Managing a serious mental illness (SMI) is a precursor for multiple comorbidities, geriatric syndromes and premature mortality. The purpose of this dissertation was to examine the health status of 150 older African Americans diagnosed with SMI. The first manuscript examined chronic illnesses and geriatric syndromes among two age cohorts (< 55 years of age and 56 and older years of age). Utilizing descriptive, correlational, and bivariate analyses, the most prevalent medical conditions in this sample were hypertension (64%), chronic pain (60%), and arthritis (44%). The most frequently reported geriatric syndromes were sleeping problems (65%), vision issues (58%), and dizziness (47%). Psychiatric illnesses and geriatric syndromes were more found to be higher in the younger age cohort as compared to the older cohort.
The second manuscript focused on understanding the intersection of quality of life (QOL), self-perceived health and chronic health conditions. Almost two-thirds of the sample population rated their health as “fair” or “poor”. Lower scores of QOL was associated with multiple chronic health illnesses and geriatric syndromes, including major depression (p=.021), pain (p=.002), lung disease (p=.042).
The third manuscript investigated functional status and chronic health conditions in this population. The majority of the subjects (N=66, 44%) reported that their health is the same, while 31% stated that their health is worse than one year ago. Lower physical functioning was associated with panic disorder (p=.018), seizures (p=.039), pain (p=.03), and falls (p=.011).
The fourth manuscript focused on substance use among this population. Findings showed that less than half (42%) consumed alcohol, 46% are tobacco smokers, and half (50%) have either a current or former history of illicit drug use.
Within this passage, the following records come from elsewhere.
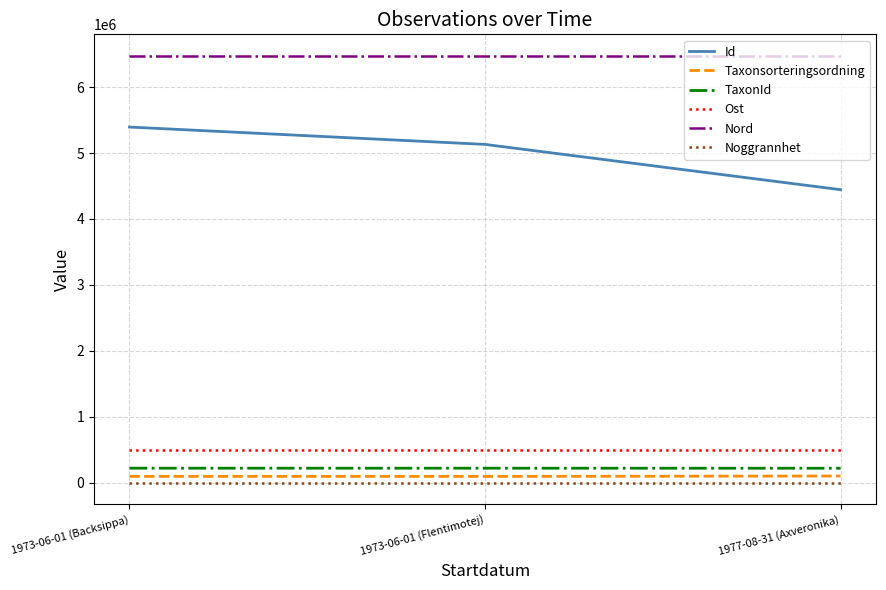

How many lines are shown in the chart?

6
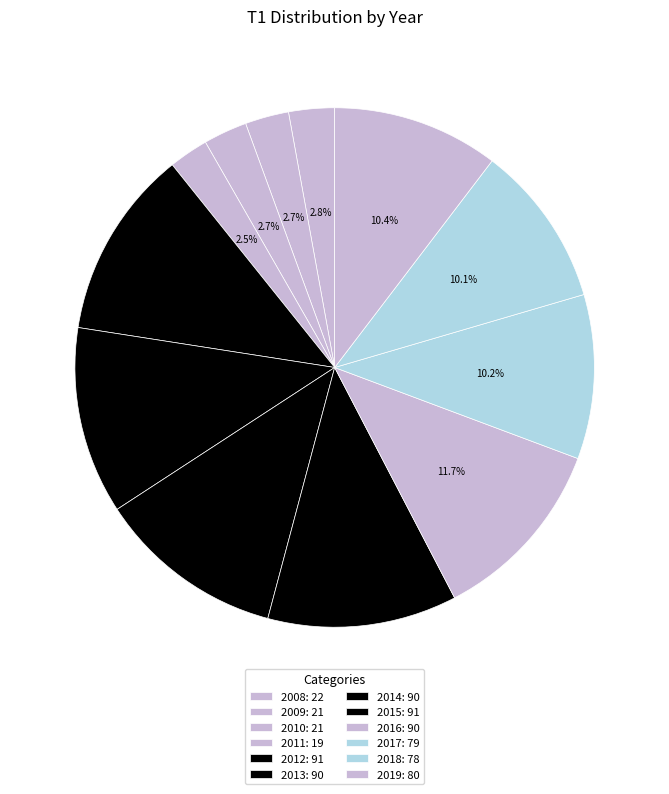

How many slices are in this pie chart?

12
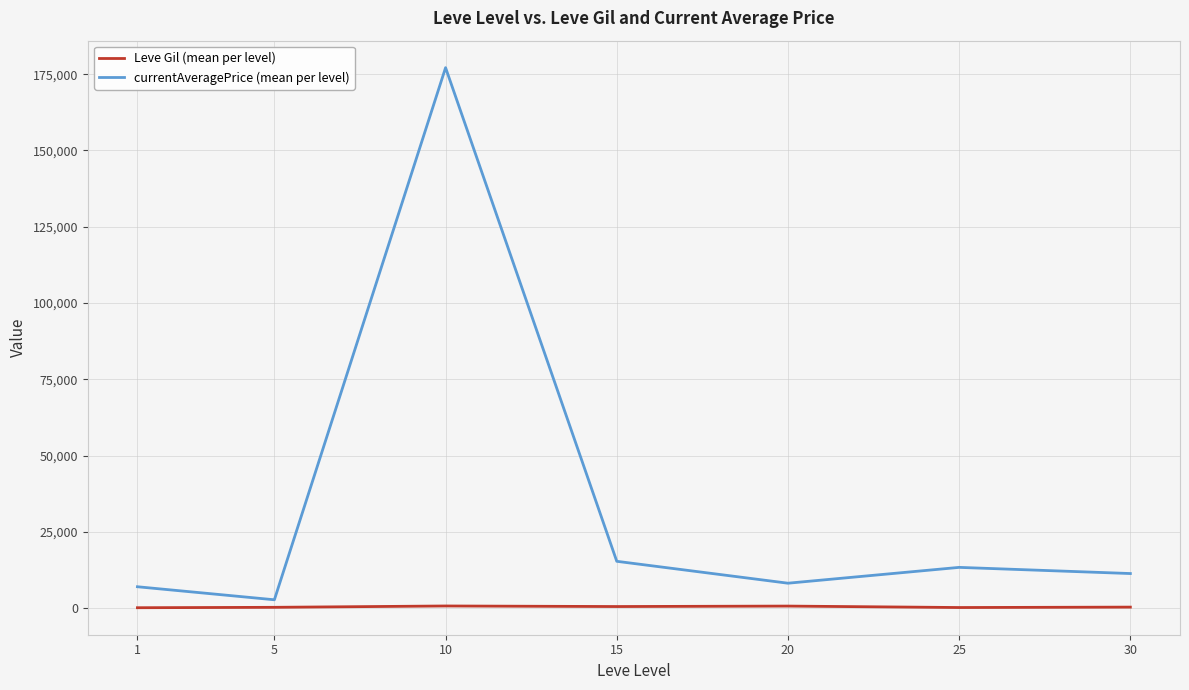

Is the value of Leve Gil (mean per level) at 10 greater than the value of currentAveragePrice (mean per level) at 15?

No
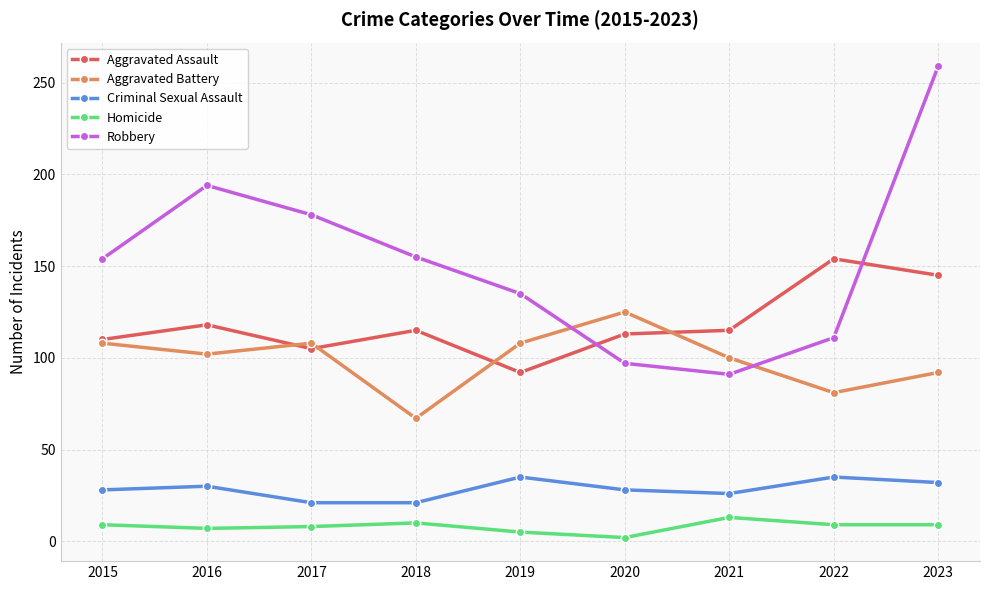

What is the total value across all series at 2021?

345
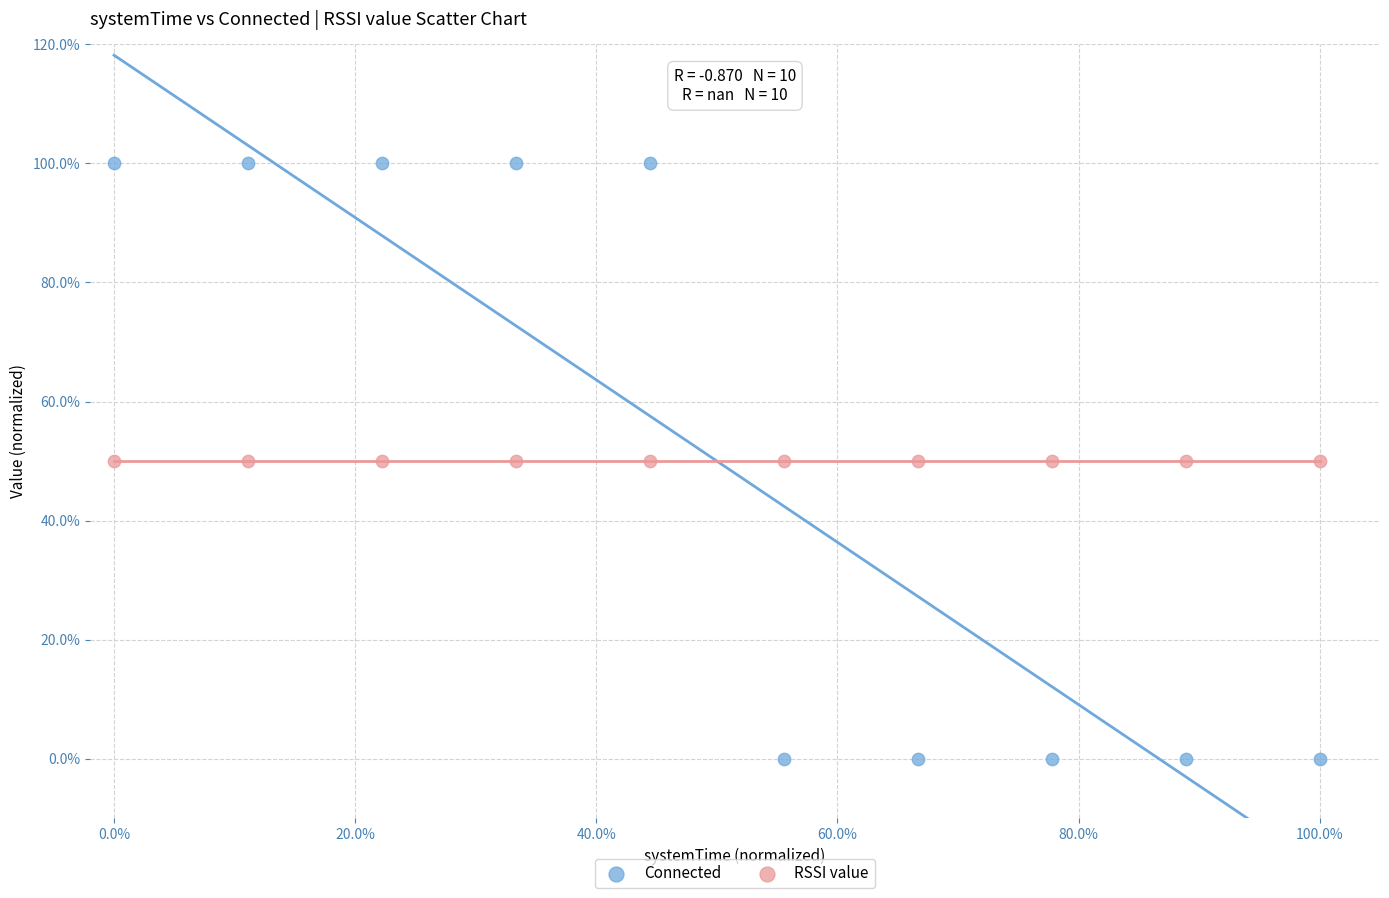

What are all the series names shown in the legend?

Connected, RSSI value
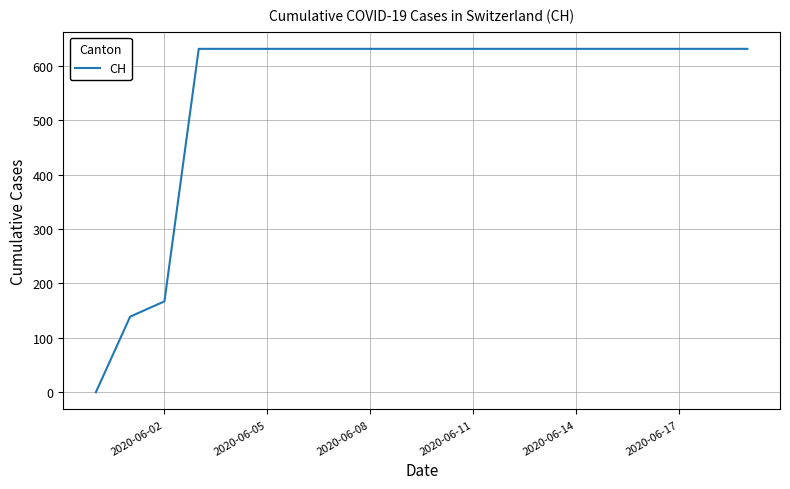

What is the difference between the maximum and minimum values?

631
Cigarette smoking was associated with asthma (p=.018), bladder control problems (p=.015), and schizophrenia (p=.004). Illicit drug use was associated with falls (p=.05) and vision problems (p=.046). Alcohol use was significantly associated with major depression (p=.026), kidney disease (p=.019), stomach disease (p=.05) and bladder control issues (p=.038).
These findings contribute to a growing body of literature regarding the health of minority populations diagnosed with SMI. Overall, the results can lead to the creation and implementation of nurse-driven interventions for populations of color.